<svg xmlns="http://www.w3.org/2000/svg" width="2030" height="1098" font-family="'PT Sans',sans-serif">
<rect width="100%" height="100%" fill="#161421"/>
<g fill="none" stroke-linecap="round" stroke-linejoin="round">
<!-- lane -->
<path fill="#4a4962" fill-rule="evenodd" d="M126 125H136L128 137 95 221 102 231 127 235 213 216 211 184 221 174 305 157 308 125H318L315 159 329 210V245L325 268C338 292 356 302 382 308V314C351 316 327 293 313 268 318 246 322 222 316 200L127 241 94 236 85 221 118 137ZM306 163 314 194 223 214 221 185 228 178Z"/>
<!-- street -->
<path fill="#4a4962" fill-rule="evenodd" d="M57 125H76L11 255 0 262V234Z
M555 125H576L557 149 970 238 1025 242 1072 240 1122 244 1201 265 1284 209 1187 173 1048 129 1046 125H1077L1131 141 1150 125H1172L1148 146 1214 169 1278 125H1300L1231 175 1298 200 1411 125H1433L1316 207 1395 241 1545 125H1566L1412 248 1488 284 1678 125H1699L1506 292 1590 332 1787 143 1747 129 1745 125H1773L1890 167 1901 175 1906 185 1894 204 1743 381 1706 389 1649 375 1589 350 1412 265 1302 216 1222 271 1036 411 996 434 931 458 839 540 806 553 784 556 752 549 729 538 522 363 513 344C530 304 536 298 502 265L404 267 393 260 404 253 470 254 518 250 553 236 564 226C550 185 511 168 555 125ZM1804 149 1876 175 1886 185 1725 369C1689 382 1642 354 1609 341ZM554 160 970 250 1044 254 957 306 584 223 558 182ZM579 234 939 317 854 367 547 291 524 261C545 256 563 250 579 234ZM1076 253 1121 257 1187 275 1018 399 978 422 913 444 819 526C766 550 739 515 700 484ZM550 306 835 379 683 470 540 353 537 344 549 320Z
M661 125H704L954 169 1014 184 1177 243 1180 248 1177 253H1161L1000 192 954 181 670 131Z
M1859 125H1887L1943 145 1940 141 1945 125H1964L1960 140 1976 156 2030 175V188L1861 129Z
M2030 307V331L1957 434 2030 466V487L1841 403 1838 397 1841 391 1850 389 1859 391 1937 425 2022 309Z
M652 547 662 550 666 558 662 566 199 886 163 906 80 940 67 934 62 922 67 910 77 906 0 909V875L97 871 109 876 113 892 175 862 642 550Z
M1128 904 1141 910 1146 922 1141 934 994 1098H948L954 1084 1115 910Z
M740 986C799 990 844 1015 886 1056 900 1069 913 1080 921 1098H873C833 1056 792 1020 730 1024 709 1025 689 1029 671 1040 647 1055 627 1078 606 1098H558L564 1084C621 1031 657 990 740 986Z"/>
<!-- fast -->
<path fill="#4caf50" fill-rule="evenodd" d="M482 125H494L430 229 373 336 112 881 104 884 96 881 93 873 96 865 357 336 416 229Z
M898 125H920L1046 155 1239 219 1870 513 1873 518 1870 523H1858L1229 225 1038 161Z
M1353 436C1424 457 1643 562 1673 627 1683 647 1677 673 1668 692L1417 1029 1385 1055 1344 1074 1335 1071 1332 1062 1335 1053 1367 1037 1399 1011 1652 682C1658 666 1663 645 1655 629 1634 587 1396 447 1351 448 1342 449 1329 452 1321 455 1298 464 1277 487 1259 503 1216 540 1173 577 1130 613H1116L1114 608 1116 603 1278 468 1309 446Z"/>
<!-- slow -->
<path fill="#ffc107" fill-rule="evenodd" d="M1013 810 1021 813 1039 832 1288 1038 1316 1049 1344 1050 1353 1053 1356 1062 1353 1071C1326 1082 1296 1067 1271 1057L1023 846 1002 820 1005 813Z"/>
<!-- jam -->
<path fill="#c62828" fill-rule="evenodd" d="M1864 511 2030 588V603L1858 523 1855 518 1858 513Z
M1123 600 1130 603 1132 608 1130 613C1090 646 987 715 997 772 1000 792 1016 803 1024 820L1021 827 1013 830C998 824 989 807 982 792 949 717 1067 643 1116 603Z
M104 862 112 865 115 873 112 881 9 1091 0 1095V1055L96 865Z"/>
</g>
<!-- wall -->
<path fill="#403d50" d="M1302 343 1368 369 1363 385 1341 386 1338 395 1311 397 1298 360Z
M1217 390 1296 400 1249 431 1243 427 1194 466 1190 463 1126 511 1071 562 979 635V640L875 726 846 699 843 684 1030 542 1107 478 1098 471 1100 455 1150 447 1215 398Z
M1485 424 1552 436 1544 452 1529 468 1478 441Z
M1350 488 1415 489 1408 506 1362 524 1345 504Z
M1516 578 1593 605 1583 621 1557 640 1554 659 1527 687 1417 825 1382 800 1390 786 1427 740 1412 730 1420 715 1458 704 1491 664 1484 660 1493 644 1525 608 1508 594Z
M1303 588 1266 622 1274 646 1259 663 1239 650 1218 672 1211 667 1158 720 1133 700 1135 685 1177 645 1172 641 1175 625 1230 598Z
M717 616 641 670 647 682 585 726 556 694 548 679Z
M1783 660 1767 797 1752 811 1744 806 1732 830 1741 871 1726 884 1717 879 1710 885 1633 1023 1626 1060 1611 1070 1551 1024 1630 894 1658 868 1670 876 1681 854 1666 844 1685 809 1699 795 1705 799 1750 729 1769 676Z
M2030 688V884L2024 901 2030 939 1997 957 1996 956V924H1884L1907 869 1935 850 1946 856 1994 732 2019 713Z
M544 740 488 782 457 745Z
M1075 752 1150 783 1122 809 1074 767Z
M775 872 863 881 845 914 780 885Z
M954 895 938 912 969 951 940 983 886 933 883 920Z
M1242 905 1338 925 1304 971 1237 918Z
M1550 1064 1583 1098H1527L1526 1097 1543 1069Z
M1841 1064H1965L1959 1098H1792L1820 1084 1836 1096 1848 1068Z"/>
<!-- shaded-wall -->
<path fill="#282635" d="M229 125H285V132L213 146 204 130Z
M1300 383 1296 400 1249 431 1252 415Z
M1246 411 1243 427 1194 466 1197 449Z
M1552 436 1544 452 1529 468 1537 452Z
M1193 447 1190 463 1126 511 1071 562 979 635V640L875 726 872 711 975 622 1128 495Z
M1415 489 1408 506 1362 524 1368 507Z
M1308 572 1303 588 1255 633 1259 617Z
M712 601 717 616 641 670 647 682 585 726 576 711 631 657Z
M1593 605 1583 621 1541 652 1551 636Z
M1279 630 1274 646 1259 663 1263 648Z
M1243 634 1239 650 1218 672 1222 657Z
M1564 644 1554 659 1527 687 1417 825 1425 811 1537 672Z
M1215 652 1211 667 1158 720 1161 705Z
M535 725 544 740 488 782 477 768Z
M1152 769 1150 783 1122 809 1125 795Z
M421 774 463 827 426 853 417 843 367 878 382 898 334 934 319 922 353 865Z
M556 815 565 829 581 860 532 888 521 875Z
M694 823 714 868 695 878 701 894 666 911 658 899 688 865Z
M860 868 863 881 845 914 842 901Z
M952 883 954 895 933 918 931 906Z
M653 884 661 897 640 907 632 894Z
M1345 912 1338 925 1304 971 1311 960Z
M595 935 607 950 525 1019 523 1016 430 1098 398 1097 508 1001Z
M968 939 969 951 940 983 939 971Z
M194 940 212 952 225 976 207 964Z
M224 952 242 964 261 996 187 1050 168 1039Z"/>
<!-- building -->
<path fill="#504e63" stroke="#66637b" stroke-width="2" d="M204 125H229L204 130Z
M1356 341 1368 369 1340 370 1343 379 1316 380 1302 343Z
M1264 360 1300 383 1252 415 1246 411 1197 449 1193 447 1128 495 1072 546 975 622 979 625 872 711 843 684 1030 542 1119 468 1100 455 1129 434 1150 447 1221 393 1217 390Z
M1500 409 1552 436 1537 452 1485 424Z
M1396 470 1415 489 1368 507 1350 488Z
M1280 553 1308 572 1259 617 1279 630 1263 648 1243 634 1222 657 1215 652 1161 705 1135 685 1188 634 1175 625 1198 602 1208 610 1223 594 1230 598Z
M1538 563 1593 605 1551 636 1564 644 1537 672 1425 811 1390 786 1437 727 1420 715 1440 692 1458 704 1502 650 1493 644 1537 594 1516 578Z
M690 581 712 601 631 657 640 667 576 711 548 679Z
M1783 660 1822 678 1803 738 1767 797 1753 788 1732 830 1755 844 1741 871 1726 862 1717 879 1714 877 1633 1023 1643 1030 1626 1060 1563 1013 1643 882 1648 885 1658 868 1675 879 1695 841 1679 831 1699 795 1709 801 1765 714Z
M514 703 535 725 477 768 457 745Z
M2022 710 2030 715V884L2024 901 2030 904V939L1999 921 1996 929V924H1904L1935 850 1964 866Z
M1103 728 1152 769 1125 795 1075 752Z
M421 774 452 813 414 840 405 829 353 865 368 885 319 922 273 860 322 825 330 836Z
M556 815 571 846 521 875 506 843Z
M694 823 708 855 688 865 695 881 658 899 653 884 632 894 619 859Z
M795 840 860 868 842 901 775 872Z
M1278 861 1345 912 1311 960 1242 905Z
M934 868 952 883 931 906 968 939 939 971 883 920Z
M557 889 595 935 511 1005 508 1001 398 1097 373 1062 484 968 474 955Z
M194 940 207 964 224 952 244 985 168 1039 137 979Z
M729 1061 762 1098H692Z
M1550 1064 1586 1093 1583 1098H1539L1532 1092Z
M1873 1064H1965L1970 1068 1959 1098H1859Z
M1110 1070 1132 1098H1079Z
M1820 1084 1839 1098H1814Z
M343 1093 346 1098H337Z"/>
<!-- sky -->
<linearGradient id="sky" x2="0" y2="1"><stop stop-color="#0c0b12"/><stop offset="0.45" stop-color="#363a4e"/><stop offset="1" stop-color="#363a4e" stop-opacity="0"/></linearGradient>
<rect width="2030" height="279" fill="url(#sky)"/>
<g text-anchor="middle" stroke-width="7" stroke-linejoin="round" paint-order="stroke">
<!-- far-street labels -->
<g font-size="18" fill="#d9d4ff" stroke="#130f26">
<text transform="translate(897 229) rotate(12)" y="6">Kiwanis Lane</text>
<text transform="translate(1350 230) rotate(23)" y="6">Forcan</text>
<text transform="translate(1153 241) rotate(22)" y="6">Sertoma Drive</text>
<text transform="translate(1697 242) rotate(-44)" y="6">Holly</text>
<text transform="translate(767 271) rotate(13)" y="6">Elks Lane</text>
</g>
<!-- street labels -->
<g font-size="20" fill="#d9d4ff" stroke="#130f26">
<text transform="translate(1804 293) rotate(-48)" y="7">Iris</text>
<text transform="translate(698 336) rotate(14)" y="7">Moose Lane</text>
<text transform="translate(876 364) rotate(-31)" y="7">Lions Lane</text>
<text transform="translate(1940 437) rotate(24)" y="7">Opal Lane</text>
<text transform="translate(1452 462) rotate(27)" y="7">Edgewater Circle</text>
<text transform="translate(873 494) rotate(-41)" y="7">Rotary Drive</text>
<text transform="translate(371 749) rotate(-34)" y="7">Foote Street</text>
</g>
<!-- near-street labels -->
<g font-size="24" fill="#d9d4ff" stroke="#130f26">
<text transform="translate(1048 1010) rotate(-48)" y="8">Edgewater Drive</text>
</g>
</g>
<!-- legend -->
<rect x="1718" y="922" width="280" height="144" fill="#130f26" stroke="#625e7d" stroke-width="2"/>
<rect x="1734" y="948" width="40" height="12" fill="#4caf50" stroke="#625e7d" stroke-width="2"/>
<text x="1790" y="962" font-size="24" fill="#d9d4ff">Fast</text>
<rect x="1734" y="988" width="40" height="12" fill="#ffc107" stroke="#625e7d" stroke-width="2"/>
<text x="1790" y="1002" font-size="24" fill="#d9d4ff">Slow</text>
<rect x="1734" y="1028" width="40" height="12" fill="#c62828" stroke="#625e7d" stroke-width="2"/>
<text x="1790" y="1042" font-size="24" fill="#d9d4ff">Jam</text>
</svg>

──────────────────────────────

## Problem to solve
I'd like the number of lines above that contain the word "round", and nothing besides that number.

## Problem solution
2